▶ _Work request_
Here is a block of records. Copy every line in it that includes "roku".

+ + + + + + +

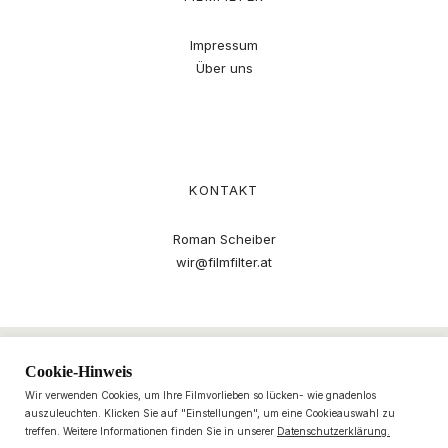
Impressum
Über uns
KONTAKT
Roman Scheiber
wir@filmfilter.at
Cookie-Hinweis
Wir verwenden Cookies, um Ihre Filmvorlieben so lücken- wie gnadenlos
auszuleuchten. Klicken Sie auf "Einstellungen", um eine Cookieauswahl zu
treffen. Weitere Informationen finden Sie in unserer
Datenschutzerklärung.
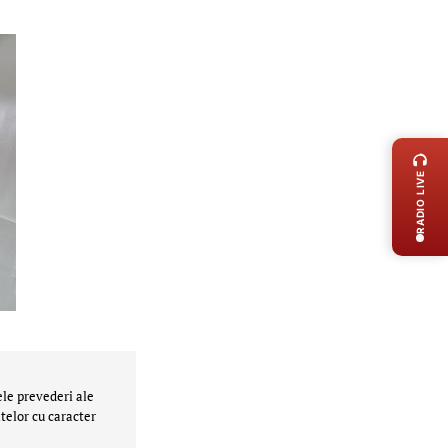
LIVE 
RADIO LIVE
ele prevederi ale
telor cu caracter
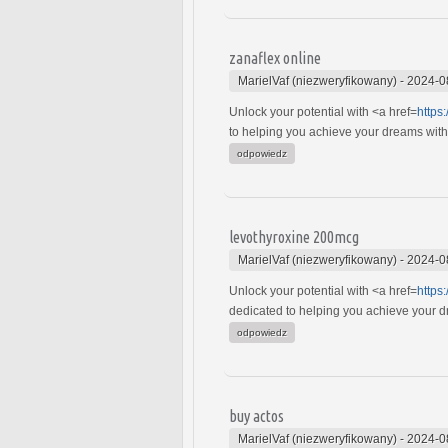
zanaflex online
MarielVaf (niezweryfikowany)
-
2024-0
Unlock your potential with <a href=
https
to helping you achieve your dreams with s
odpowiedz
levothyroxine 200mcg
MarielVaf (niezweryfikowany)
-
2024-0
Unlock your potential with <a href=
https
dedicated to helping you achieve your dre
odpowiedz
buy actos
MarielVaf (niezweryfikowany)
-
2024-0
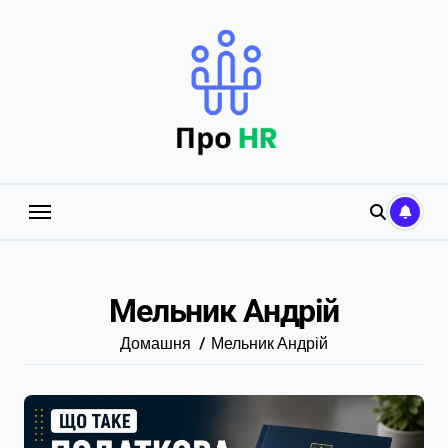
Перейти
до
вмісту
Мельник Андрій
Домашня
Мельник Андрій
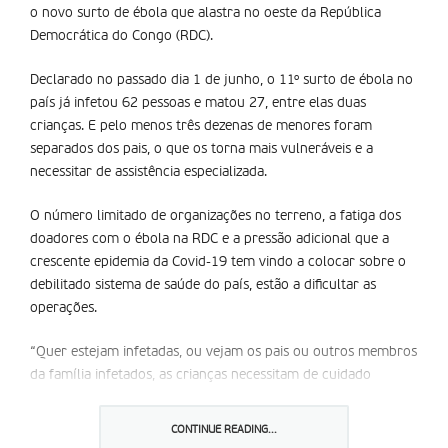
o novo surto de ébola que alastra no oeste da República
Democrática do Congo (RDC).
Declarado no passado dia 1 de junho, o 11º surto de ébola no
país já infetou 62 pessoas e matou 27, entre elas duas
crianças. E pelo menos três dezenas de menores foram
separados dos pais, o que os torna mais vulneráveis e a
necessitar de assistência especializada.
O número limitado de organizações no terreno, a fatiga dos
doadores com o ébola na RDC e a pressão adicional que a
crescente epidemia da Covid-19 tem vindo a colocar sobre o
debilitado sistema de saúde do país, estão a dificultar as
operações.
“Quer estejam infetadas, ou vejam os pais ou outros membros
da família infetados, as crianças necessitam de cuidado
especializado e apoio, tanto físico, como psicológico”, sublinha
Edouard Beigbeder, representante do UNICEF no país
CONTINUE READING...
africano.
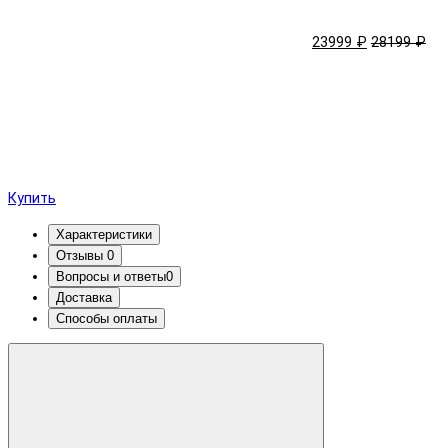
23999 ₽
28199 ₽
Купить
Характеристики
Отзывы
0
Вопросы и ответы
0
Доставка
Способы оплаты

+ + + + + + +

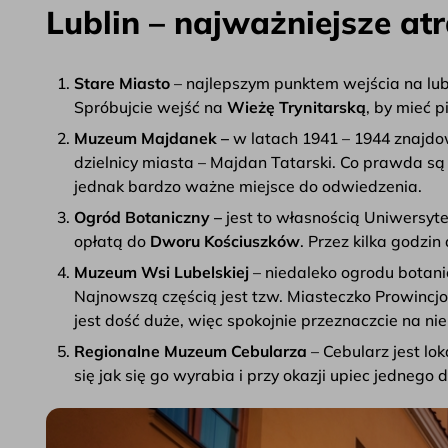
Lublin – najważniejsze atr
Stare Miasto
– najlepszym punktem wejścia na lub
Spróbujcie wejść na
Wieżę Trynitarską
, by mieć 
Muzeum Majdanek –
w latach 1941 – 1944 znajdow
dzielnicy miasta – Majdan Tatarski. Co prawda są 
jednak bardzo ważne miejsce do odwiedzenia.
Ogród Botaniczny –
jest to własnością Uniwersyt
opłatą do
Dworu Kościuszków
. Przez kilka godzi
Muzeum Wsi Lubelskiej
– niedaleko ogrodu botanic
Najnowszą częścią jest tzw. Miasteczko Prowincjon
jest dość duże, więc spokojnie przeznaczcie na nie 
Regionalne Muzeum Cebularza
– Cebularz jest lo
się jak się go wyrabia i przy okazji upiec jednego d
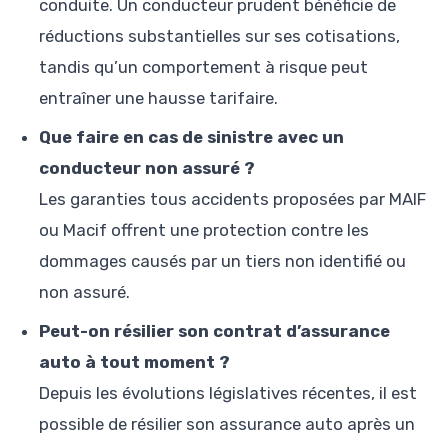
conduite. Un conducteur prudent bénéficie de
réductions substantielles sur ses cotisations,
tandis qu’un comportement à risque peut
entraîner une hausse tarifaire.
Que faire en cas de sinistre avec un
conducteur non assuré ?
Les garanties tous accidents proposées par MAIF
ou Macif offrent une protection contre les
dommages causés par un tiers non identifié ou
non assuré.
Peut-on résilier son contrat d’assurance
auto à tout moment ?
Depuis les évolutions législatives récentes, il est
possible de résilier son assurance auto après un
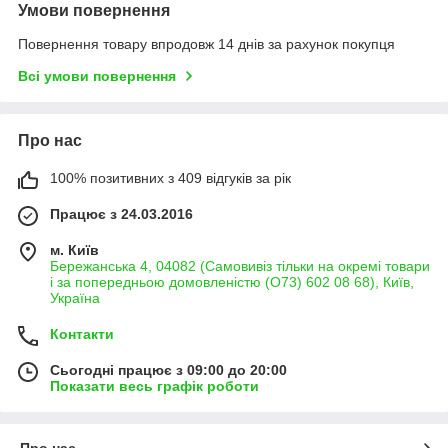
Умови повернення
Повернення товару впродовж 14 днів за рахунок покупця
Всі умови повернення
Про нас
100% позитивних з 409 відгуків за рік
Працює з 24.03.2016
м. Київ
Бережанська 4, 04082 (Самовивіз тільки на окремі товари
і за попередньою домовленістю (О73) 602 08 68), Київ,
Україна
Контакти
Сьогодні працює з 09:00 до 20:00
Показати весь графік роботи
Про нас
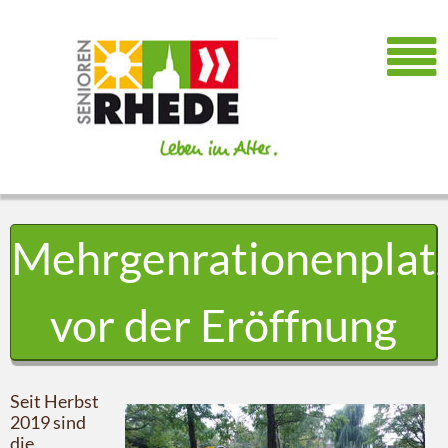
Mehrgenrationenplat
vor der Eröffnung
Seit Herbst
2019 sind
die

+ + + + + + +

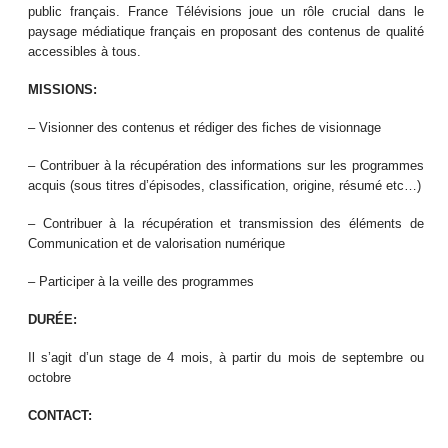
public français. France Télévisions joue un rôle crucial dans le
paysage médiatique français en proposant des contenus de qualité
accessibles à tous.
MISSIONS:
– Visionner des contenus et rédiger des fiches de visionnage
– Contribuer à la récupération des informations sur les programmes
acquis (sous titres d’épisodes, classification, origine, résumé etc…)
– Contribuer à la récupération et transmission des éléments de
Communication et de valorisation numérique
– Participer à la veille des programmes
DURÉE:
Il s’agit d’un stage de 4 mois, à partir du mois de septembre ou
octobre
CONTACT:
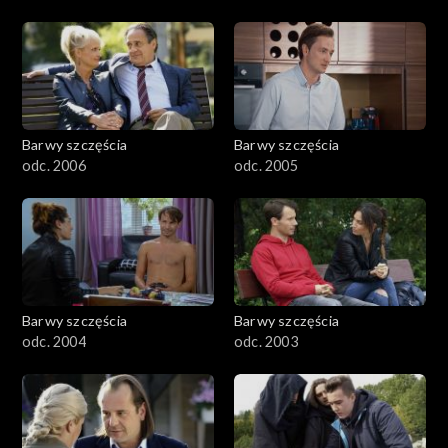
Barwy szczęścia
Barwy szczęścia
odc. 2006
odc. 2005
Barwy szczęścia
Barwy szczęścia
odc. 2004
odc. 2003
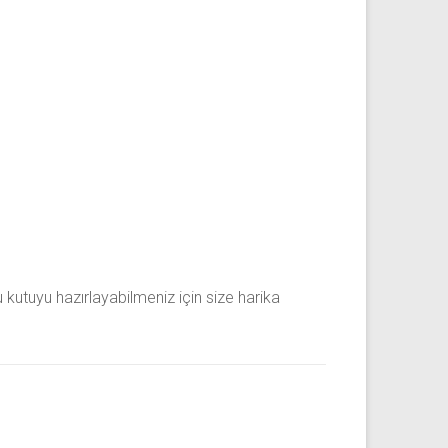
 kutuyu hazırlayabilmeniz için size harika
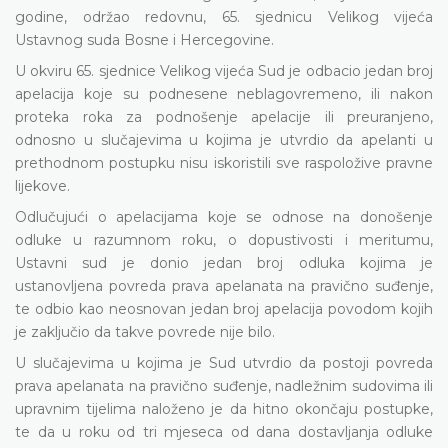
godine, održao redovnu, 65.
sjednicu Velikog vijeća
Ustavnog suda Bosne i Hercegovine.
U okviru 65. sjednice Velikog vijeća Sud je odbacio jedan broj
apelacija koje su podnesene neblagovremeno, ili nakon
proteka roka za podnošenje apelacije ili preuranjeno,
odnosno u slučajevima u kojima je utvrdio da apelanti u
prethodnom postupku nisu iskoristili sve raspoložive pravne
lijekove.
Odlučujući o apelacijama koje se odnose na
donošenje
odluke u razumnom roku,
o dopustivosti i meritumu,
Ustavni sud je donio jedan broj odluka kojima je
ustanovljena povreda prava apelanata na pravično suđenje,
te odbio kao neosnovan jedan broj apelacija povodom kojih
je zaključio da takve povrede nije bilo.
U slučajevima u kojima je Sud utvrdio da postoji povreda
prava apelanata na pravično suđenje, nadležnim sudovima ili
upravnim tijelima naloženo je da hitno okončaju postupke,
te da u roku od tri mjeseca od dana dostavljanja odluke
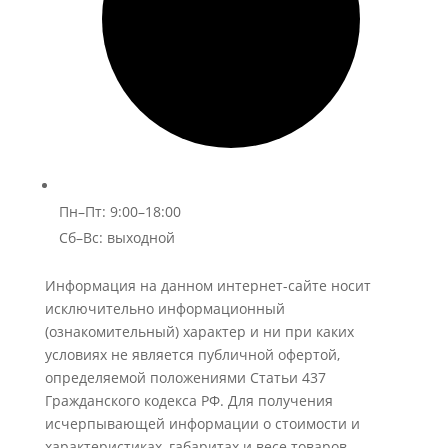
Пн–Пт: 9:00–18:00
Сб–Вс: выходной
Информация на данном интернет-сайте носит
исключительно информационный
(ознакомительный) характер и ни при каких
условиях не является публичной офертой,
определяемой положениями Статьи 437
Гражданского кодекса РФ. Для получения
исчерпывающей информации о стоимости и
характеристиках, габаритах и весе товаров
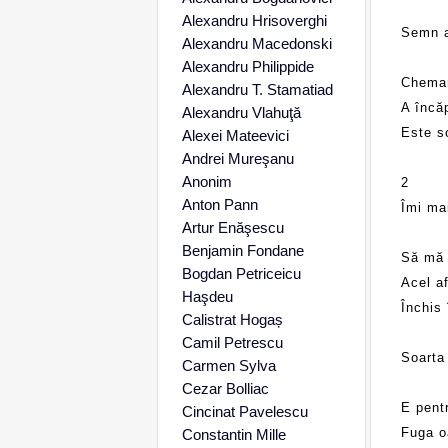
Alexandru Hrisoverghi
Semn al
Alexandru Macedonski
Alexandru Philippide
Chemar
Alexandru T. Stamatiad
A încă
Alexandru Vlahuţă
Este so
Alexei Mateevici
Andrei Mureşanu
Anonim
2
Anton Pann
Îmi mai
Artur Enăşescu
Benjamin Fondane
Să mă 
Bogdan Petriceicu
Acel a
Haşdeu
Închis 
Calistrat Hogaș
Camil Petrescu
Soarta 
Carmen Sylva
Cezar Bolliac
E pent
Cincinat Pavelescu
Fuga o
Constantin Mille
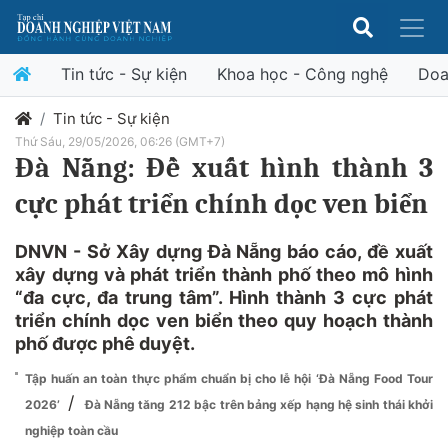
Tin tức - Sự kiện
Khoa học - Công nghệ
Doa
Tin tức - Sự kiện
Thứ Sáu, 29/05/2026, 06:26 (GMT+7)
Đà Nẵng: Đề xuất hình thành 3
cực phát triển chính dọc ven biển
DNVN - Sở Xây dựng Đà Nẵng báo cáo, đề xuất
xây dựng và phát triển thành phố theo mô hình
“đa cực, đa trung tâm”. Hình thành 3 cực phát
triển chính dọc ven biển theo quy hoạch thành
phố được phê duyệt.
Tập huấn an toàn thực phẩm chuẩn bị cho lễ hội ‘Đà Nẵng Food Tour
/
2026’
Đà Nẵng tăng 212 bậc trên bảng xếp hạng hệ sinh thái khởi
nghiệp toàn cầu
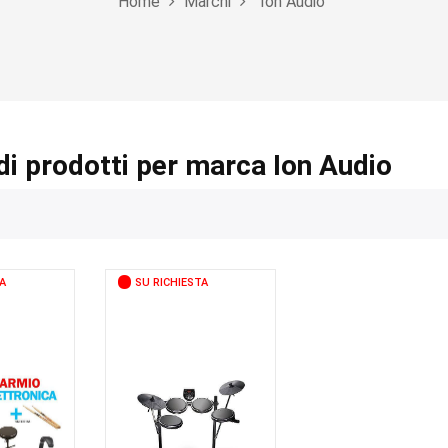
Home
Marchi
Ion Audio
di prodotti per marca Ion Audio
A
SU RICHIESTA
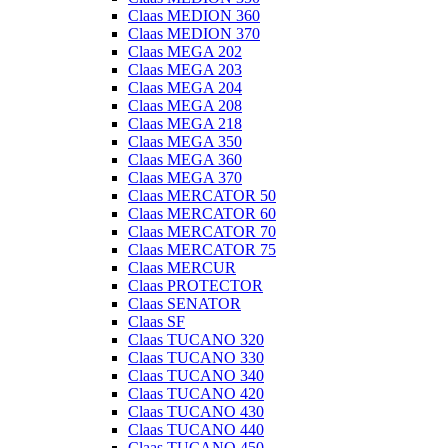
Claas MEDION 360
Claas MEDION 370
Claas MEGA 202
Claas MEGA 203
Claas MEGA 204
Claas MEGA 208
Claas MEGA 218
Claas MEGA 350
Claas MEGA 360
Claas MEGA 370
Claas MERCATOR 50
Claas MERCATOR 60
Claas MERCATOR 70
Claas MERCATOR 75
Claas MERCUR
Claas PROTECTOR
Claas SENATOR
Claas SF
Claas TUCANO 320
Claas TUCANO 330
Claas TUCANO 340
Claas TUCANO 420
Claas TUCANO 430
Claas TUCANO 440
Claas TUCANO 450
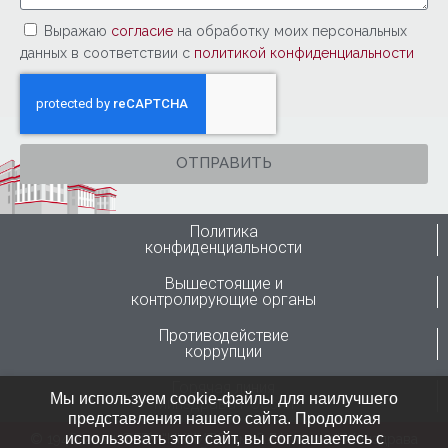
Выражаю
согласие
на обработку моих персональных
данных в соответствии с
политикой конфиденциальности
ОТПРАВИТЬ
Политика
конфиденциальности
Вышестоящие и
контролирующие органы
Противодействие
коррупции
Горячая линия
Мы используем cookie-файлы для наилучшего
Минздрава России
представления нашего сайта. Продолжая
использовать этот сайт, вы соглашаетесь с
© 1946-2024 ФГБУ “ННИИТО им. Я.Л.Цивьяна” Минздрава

+ + + + + + +

▶ _Answer box_
odluke u razumnom roku,
te da u roku od tri mjeseca od dana dostavljanja odluke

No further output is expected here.